EXERCISE REQUIREMENTS: Copy out all of the data exactly as it appears.
★ ★ ★
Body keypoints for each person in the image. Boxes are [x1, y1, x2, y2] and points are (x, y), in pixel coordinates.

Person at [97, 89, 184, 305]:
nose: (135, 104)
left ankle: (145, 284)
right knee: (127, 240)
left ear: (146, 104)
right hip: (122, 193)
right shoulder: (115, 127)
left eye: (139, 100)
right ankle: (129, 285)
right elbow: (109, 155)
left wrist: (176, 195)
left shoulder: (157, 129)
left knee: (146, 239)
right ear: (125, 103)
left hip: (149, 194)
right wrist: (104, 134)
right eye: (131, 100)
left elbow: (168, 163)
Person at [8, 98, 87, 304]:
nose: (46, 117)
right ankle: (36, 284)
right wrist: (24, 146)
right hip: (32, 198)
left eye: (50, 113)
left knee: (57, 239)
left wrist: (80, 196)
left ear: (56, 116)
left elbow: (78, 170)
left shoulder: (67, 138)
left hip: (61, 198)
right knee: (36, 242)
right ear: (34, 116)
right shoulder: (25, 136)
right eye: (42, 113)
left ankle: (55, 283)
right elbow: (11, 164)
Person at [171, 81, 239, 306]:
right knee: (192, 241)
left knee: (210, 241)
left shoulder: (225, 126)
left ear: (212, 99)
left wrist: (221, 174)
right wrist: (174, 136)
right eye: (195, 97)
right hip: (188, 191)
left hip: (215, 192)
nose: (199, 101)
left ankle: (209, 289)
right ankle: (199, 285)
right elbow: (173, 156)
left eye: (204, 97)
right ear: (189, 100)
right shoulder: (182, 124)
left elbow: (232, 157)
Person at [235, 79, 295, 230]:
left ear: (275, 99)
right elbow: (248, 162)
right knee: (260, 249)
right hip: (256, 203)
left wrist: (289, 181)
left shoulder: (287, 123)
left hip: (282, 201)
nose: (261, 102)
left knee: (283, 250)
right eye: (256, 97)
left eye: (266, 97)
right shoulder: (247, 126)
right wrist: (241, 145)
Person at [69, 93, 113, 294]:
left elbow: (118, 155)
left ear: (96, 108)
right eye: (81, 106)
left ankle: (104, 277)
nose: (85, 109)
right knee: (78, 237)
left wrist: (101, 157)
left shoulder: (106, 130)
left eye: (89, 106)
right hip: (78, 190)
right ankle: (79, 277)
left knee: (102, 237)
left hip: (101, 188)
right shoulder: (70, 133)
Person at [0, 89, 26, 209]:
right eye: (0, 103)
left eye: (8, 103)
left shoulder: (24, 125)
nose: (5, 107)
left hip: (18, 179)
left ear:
★ ★ ★
THE ANSWER:
Body keypoints for each person in the image. Boxes are [x1, y1, x2, y2] and points are (x, y), in pixel coordinates.

Person at [97, 89, 184, 305]:
nose: (135, 104)
left ankle: (145, 284)
right knee: (127, 240)
left ear: (146, 104)
right hip: (122, 193)
right shoulder: (115, 127)
left eye: (139, 100)
right ankle: (129, 285)
right elbow: (109, 155)
left wrist: (176, 195)
left shoulder: (157, 129)
left knee: (146, 239)
right ear: (125, 103)
left hip: (149, 194)
right wrist: (104, 134)
right eye: (131, 100)
left elbow: (168, 163)
Person at [8, 98, 87, 304]:
nose: (46, 117)
right ankle: (36, 284)
right wrist: (24, 146)
right hip: (32, 198)
left eye: (50, 113)
left knee: (57, 239)
left wrist: (80, 196)
left ear: (56, 116)
left elbow: (78, 170)
left shoulder: (67, 138)
left hip: (61, 198)
right knee: (36, 242)
right ear: (34, 116)
right shoulder: (25, 136)
right eye: (42, 113)
left ankle: (55, 283)
right elbow: (11, 164)
Person at [171, 81, 239, 306]:
right knee: (192, 241)
left knee: (210, 241)
left shoulder: (225, 126)
left ear: (212, 99)
left wrist: (221, 174)
right wrist: (174, 136)
right eye: (195, 97)
right hip: (188, 191)
left hip: (215, 192)
nose: (199, 101)
left ankle: (209, 289)
right ankle: (199, 285)
right elbow: (173, 156)
left eye: (204, 97)
right ear: (189, 100)
right shoulder: (182, 124)
left elbow: (232, 157)
Person at [235, 79, 295, 230]:
left ear: (275, 99)
right elbow: (248, 162)
right knee: (260, 249)
right hip: (256, 203)
left wrist: (289, 181)
left shoulder: (287, 123)
left hip: (282, 201)
nose: (261, 102)
left knee: (283, 250)
right eye: (256, 97)
left eye: (266, 97)
right shoulder: (247, 126)
right wrist: (241, 145)
Person at [69, 93, 113, 294]:
left elbow: (118, 155)
left ear: (96, 108)
right eye: (81, 106)
left ankle: (104, 277)
nose: (85, 109)
right knee: (78, 237)
left wrist: (101, 157)
left shoulder: (106, 130)
left eye: (89, 106)
right hip: (78, 190)
right ankle: (79, 277)
left knee: (102, 237)
left hip: (101, 188)
right shoulder: (70, 133)
Person at [0, 89, 26, 209]:
right eye: (0, 103)
left eye: (8, 103)
left shoulder: (24, 125)
nose: (5, 107)
left hip: (18, 179)
left ear:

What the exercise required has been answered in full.